Penderita diminta untuk melakukan tirah baring sampai perdarahan berhenti. Bisa
diberi spasmolitik agar uterus tidak berkontraksi atau diberi tambahan hormon
progesteron atau derivatnya untuk mencegah terjadinya abortus. Obat-obatan ini
walaupun secara statistik kegunaannya tidak bermakna, tetapi efek psikologisnya
kepada penderit sangat menguntungkn. Penederita boleh dipulangkan setelah tidak
terjadi perdarahan dengan pesan khusus tidak boleh berhubungan seksual dulu
sampai lebih kurang 2 minggu (Prawirohardjo, 2014).
6ii
Jika perdarahan berhenti lakukan asuhan antenatal seperti biasa, lakukan
penilaian jika perdarahan terjadi lagi. Sementara jika perdarahn terus berlangsung
nilai kondisi janin (uji kehamilan atau USG), lakukan konfirmasi kemungkinan
adanya penyebab lain (hamil ektopik/mola) kemudian jika perdarahan setelah
beberapa minggu masih ada, maka perlu ditentukan apakah kehamilan masih baik
atau tidak. Apabila reaksi kehamilan 2 kali berturut-turut negatif maka sebaiknya
uterus dikosongkan.
5. Komplikasi
Komplikasi abortus imminens berupa perdarahan atau infeksi yang dapat
menyebabkan kematian.

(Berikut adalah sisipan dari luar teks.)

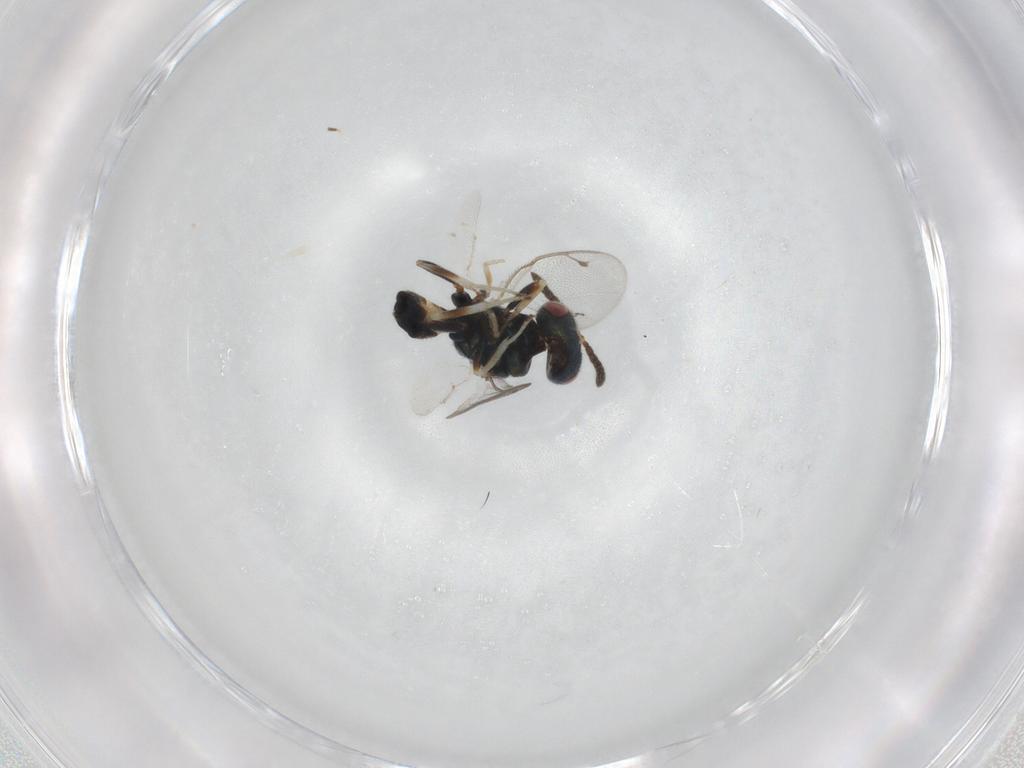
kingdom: Animalia
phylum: Arthropoda
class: Insecta
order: Hymenoptera
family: Pteromalidae
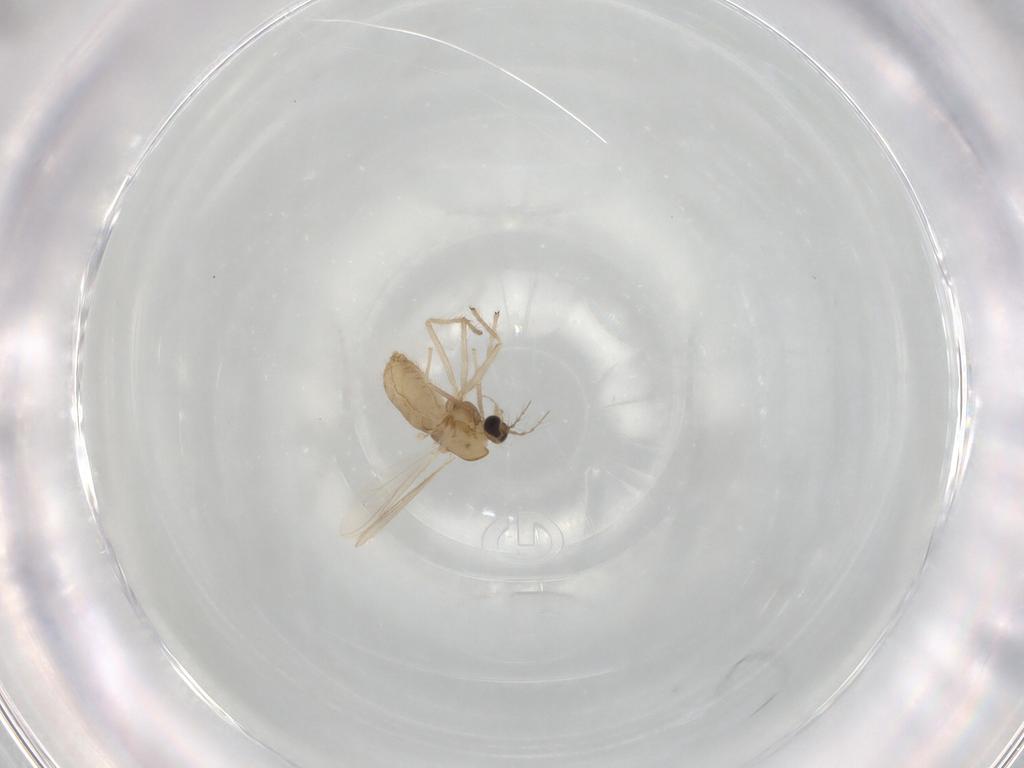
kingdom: Animalia
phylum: Arthropoda
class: Insecta
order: Diptera
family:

Risiko abortus imminens semakin tinggi dengan
bertambahnya paritas dan semakin bertambahnya usia ibu dengan asumsi bahwa
semakin tinggi paritas maka semakin tinggi angka kejadian abortus dan semakin
rendah paritas maka angka kejadian abortus akan semakin rendah. Komplikasi
yang berbahaya pada abortus ialah perdarahan, perforasi, infeksi dan syok.
Hal ini juga diketahui bahwa usia ibu, penyakit sistemik seperti diabetes
mellitus, hipotiroidisme, pengobatan infertilitas, trombofilia, berat badan ibu dan
struktur rahim yang abnormal meningkatkan risiko abortus imminens. Ibu yang
menderita penyakit seperti pneumonia, tifus abdominalis, pielonefritis, malaria,
dan lain-lain, maupun kronik seperti, anemia berat, keracunan, laparotomi,
peritonitis umum, dan penyakit menahun seperti brusellosis, mononukleosis
infeksiosa, toksoplasmosis, kemunginan akan mengalami abortus. Ibu yang
mempunyai penyakit kemungkinan akan mengalami beberapa risiko yang
menyebabkan abortus, kelahiran prematur, bayi dengan berat badan lahir yang
rendah, pendarahan antepartum, ketuban pecah dini hingga keguguran atau
kematian janin.Karena itu, jika setelah abortus imminens ini kehamilan masih
dilanjutkan, pemeriksaan rutin, istirahat yang cukup serta makanan bernutrisi
tinggi menjadi kebutuhan yang harus dipenuhi (Triana, 2015).
7ii
6. Pencegahan
Adapun langkah-langkah praktis yang bisa dilakukan untuk memperkecil risiko
terjadinya abortus imminens adalah sebagai berikut :
1) Rutin memeriksakan diri ke dokter, berkonsultasi dan menjalani test USG.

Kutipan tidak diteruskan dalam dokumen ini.